US Vice-President Mike Pence poses with European Council president Donald Tusk in Brussels, Belgium, on Monday. Picture: REUTERS/FRANCOIS LENOIR
US Vice-President Mike Pence poses with European Council president Donald Tusk in Brussels, Belgium, on Monday. Picture: REUTERS/FRANCOIS LENOIR

Brussels — US Vice-President Mike Pence assured the European Union in Brussels on Monday that the Trump administration will develop their cooperation in trade and security and backs the European Union (EU) as a partner in its own right.

A month after Donald Trump caused alarm by renewing his endorsement of Brexit and suggesting others may follow Britain out of the EU, Pence said he had come to "the home of the European Union" with a message from the president.

Pence spoke of a "strong commitment ... to continue cooperation and partnership with the European Union.

"Whatever our differences, our two continents share the same heritage, the same values and above all, the same purpose to promote peace and prosperity through freedom, democracy and the rule of law."

Donald Tusk, who chairs the European Council of EU leaders, said Pence had given him affirmative answers to three questions on Trump’s support for: the current system of international law, Nato and "the idea of a united Europe".

"Reports of the death of the West have been greatly exaggerated," Tusk said, in a nod to American writer Mark Twain.

EU officials said they were encouraged by what they called Pence’s clear assurances, including on US backing for holding the EU together after Brexit, though they will watch closely to see how far Trump’s actions match his deputy’s words.

"We got everything we were looking for," one official said.

Pence noted the building of common European institutions after the Second World War and said: "With this union and in cooperation with the US, history will attest that when the US and Europe are peaceful and prosperous, we do advance the peace and prosperity of all the world."

Cold War History

Echoing comments he made over the weekend in Germany, Pence also addressed worries in Europe over Trump’s suggestion that the Nato defence pact was "obsolete"; Washington, he said, was committed to defending the sovereignty and territory of European states and holding Russia to account for its actions in Ukraine.

Pence also repeated Trump’s belief that "common ground" could be established with Russia after years of confrontation.

Tusk, a former Polish premier who was jailed in the 1980s for opposing Soviet control, seized on Pence’s personal memories of a youthful visit to divided Berlin to remind the new administration of the value that Europeans attach to Cold War support from an earlier Republican president, Ronald Reagan.

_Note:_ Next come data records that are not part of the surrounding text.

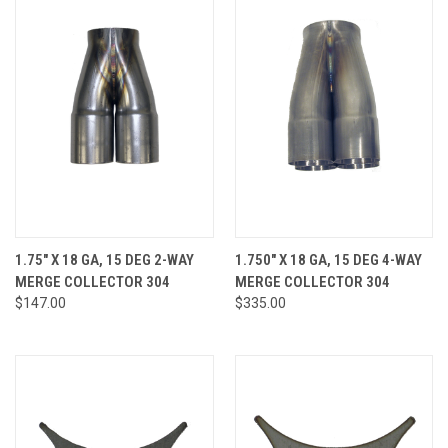
1.75" X 18 GA, 15 DEG 2-WAY
1.750" X 18 GA, 15 DEG 4-WAY
MERGE COLLECTOR 304
MERGE COLLECTOR 304
$147.00
$335.00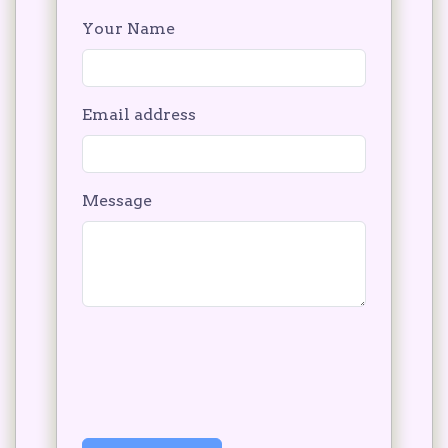
Your Name
Email address
Message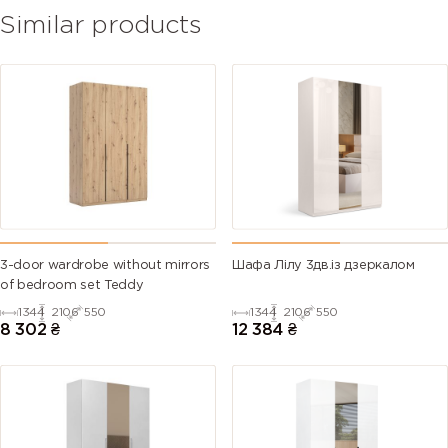
Similar products
3-door wardrobe without mirrors
Шафа Лілу 3дв.із дзеркалом
of bedroom set Teddy
1344
2106
550
1344
2106
550
8 302
₴
12 384
₴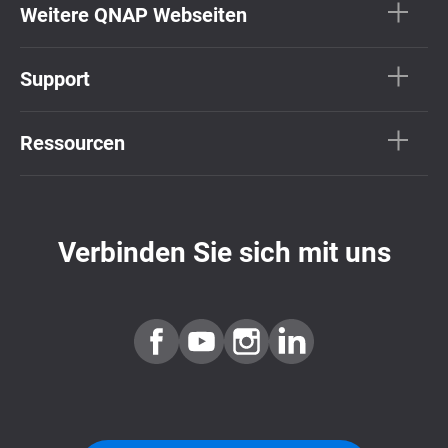
Weitere QNAP Webseiten
Support
Ressourcen
Verbinden Sie sich mit uns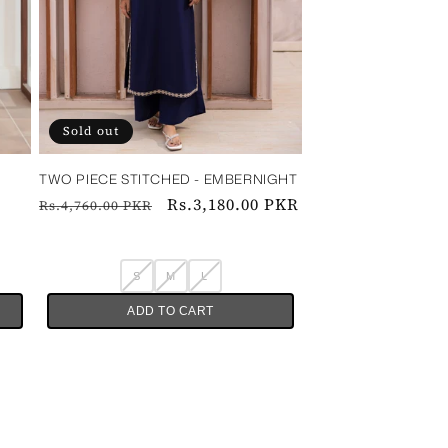
Sold out
TWO PIECE STITCHED - EMBERNIGHT
Regular
Sale
Rs.3,180.00 PKR
Rs.4,760.00 PKR
price
price
S
M
L
ADD TO CART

Europeans are concerned that Trump may prefer bilateral ties with European powers rather than working with the EU. Pence spoke of cooperation, including against Islamist violence: "The safety and security of your union and our people depends on that increased collaboration on the global fight against terrorism."

Tusk has described Trump as a potential "threat" to Europe and in a veiled reference spoke on Monday of "new and surprising opinions" expressed in recent months in the US.

EU officials said Pence, the former governor of Indiana, had seemed confident in his new role. One said he sought to assure them Trump’s "very American", direct style should not be taken as hostile or reflect a push to isolate the US behind protectionist trade barriers or from security commitments.

Pence also met Jean-Claude Juncker, head of the executive European Commission, and EU foreign policy chief Federica Mogherini. She said they discussed Syria, Ukraine, Libya, the Middle East, Iran, Afghanistan and North Korea. Pence was later due to meet Nato chief Jens Stoltenberg before flying home.